Forked fungus beetles are a sexually dimorphic beetle species that live and feed on the shelf fungus of fallen, decayed logs. Fungus varies in quality within populations and may be a factor driving behaviors responses among beetles on a log. Females use this fungus for egg-laying. Hatched larva live and feed inside the fungus as they grow… even cannabalizing other larva they run into as they develop! Males perform characteristic courting and competitive behaviors that are important components of a male’s fitness in this species. My research asks if the sexes differ in behavioral plasticity of aggressive and non-aggressive behaviors between various social contexts and if these differences result in fitness consequences in the wild.
If animal behaviors are repeatable across environments, then we would expect fitness to consequently differ across those environments. While behavior is the most plastic phenotype at an animal’s disposal, a proporation of many behaviors are repeatable in response to different social cues. Behaviors in forked fungus beetles are no exception! Male aggressive and non-aggressive behaviors are highly repeatable based on laboratory assays where male behaviors were observed when paired with a same-sex competitor (Mitchem et al. 2019). Moreover, larger, more aggressive males are more likely to win male-male competition in these same laboratory assays. Image on the left depicts an ethogram of forked fungus beetle male-male interactions. Red behaviors are aggression, blue are non-aggressive, and purple are mounting behaviors. The size of bubbles indicates the frequency at which those behaviors are initiated, and the arrow width indicates the probability of one behavior transitioning to the next.
More fascinating is the lack of repeatablity in female behaviors during same-sex competition trials. Using the same behavioral paradigm as the male-male competition study, I observed females performing the same behaviors as males, but none of these behaviors were performed in an aggressive context and no behaviors were repeatable across trials.
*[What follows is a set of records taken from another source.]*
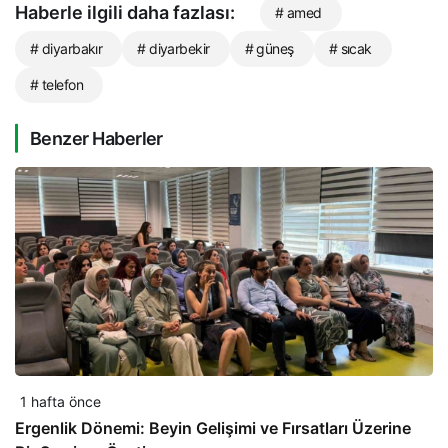
Haberle ilgili daha fazlası:
# amed
# diyarbakır
# diyarbekir
# güneş
# sıcak
# telefon
Benzer Haberler
1 hafta önce
Ergenlik Dönemi: Beyin Gelişimi ve Fırsatları Üzerine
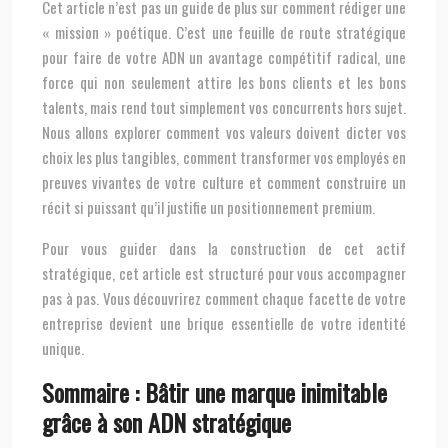
Cet article n’est pas un guide de plus sur comment rédiger une
« mission » poétique. C’est une feuille de route stratégique
pour faire de votre ADN un avantage compétitif radical, une
force qui non seulement attire les bons clients et les bons
talents, mais rend tout simplement vos concurrents hors sujet.
Nous allons explorer comment vos valeurs doivent dicter vos
choix les plus tangibles, comment transformer vos employés en
preuves vivantes de votre culture et comment construire un
récit si puissant qu’il justifie un positionnement premium.
Pour vous guider dans la construction de cet actif
stratégique, cet article est structuré pour vous accompagner
pas à pas. Vous découvrirez comment chaque facette de votre
entreprise devient une brique essentielle de votre identité
unique.
Sommaire : Bâtir une marque inimitable
grâce à son ADN stratégique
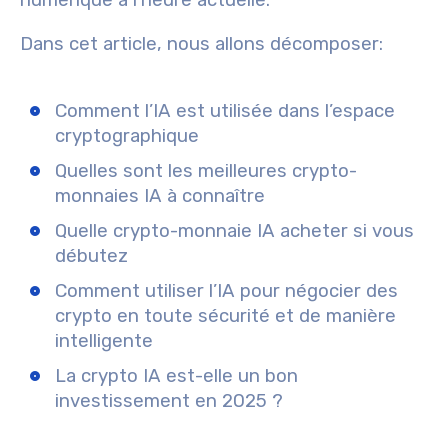
numérique à l’heure actuelle.
Dans cet article, nous allons décomposer:
Comment l’IA est utilisée dans l’espace
cryptographique
Quelles sont les meilleures crypto-
monnaies IA à connaître
Quelle crypto-monnaie IA acheter si vous
débutez
Comment utiliser l’IA pour négocier des
crypto en toute sécurité et de manière
intelligente
La crypto IA est-elle un bon
investissement en 2025 ?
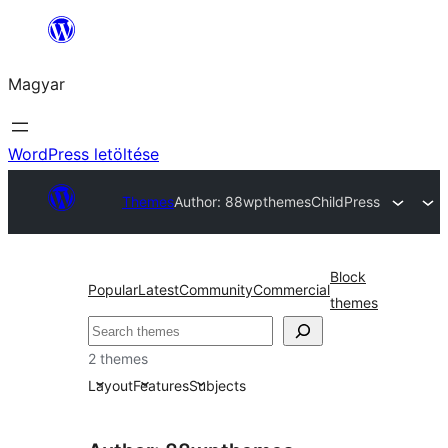
Ugrás
a
Magyar
tartalomhoz
WordPress letöltése
Themes
Author: 88wpthemes
ChildPress
Block
Popular
Latest
Community
Commercial
themes
Keresés
2 themes
Layout
Features
Subjects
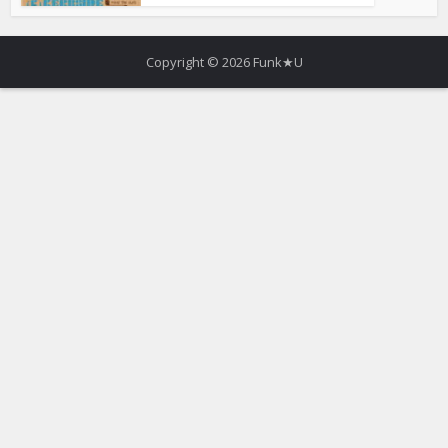
Copyright © 2026 Funk★U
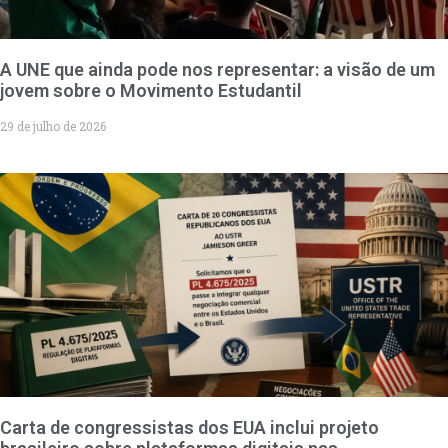
A UNE que ainda pode nos representar: a visão de um
jovem sobre o Movimento Estudantil
29 de julho de 2026
Carta de congressistas dos EUA inclui projeto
The behaviors that a female performs with one same-sex partner is not indicative of how she will perform with another same-sex partner.
Chemical cues are one way for animals to assess the quality of potential competitors and mates. Animals may favor interactions with or change behaviors in response to specific individuals depending on chemical cues. In collaboration with Vincent Formica (Swarthmore College) and Alison Holliday (Moravian College), I am using chemical cues to assess an individual’s propensity to engage in interactions with conspecifics of certain phenotypes. Our current project asks if females prefer to associate with winners or losers of male-male competition, and if winners and losers differ in chemical composition.
Females must choose among potential mates with different phenotypes in a variety of social contexts. Many male traits are inherent and unchanging, but others are labile to social context. Competition, for example, can cause physiological changes that reflect recent wins and losses that fluctuate throughout time. We may expect females to respond differently to males depending on the outcome of their most recent fight. With the help of an amazing REU, Zorimar Vilella-Pacheco, I performed a series female choice trials that allowed females to assess the chemical cues of males before and after male-male competition. Overall, females preferred to associate with the chemical cues future losing males before male-male competition but switched their preference to winners after competition. A male’s past competitive experiences are an important contexts for females assessment and is potentially important for determining which males will have access to mates.